Garbage, it seems, is better off in a dry climate. I assume it decays better. But 570,000 tons? That is 1,140,000,000 pounds of garbage yearly. Oh wait, let me make that easier. That is ONE BILLION, ONE-HUNDRED-FORTY MILLION pounds of garbage yearly or three-million-one hundred twenty-three thousand-two-hundred and eighty-seven pounds of garbage EVERY DAY. Holy Toledo, that's a lot of weight!

It all starts with us...err I mean me. We, I mean I, put the stuff in the can and dump it without a single thought. Well, actually I do give it a though now after reading "Garbage Land; On the Secret Trail of Trash" but most don't. Just drop it in the can...not my problem now. Every item we, I mean I, drop in the trash can uses petroleum. Not just in the manufacture but also in the disposal. Imagine if this option were not available and I had to start burying all the stuff I throw away in my backyard. For sure I might just get a little embarrassed. Not to mention the complaints from the neighbors. Not a good option.

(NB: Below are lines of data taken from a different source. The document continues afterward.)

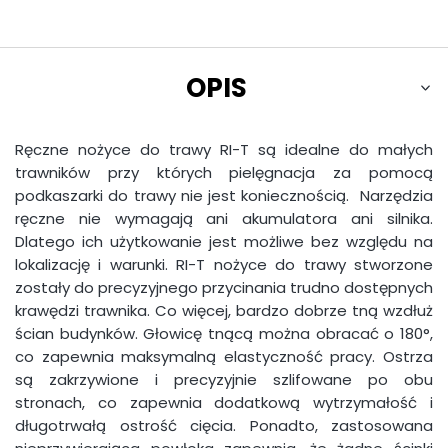
OPIS
Ręczne nożyce do trawy RI-T są idealne do małych
trawników przy których pielęgnacja za pomocą
podkaszarki do trawy nie jest koniecznością. Narzędzia
ręczne nie wymagają ani akumulatora ani silnika.
Dlatego ich użytkowanie jest możliwe bez względu na
lokalizację i warunki. RI-T nożyce do trawy stworzone
zostały do precyzyjnego przycinania trudno dostępnych
krawędzi trawnika. Co więcej, bardzo dobrze tną wzdłuż
ścian budynków. Głowicę tnącą można obracać o 180°,
co zapewnia maksymalną elastyczność pracy. Ostrza
są zakrzywione i precyzyjnie szlifowane po obu
stronach, co zapewnia dodatkową wytrzymałość i
długotrwałą ostrość cięcia. Ponadto, zastosowana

We, as a society, have learned to avoid embarrassment by paying someone to take our trash away. It's a lucrative business for the trash company. we pay them millions of dollars every year to take our trash out and hide it in the desert. This way we don't even have to think about it. It is just nice little plastic bundles given up for burial without last rites or eulogy and then simply forgotten.

We ourselves can go from dust to dust but much of our garbage cannot. It goes from plastic to plastic and stays that way for centuries, possibly forever. Even paper, when layered and not exposed to the air, lasts for hundreds,or possibly thousands, of years. If this world lasts long enough we will have left enough trash behind to keep an archaeology team busy and snickering at our piggish folly for a very long time. Ummm..the current system is not sustainable so eventually we will have to figure out a different way. But don't worry that will probably be after we have all have been disposed of ourselves...hopefully with a little more reverence than the trash we left behind.

So what should we do with our trash? Well, the first thing to do is think about trash before it becomes trash. Don't buy as much. Refuse to buy things in containers that cannot be reused or recycled. AVOID PLASTIC. Buy bulk as much as possible. If your store does not have a bulk aisle then switch stores and tell the manager why you left. If there are no bulk stores in your neighborhood then start a co-op. Use reusable bags and containers rather than plastic bags as often as you can. Recycle everything you can...everything! About 80% of what we currently use in our household is recyclable and we sort and haul it away to the proper bins. Be conscious of reducing, reusing and recycling. Start a compost or worm bin. Quit buying so much stuff. I know, I know...its hard to do in our consumerist society.

I won't go into the details about my own trash here because I have covered that in previous blogs but I know I still have a long way to go. My goal is to be as close to zero garbage as possible. I have failed that goal in many regards simply because I haven't been conscious. If I keep my mind on garbage and put pressure on the manufacturers to think this way too I can personally help to make garbage less of an issue, financially and otherwise. I must say the numbers I quoted above came from my hometown paper and shocked me a bit. It actually left me feeling a little soiled because I know I am part of the problem. I even used to own a bunch of stock in Waste Management and rooted for all those tossing their trash because it made the company more profitable. Now I am working toward being a part of the solution by Reducing what I buy, Reusing what I can, and Recycling what I can't. It's a simple statement but agreeably it is very difficult to fully implement. But it makes you feel good when you deposit very little trash in the can or dumpster. Try it...you'll like it.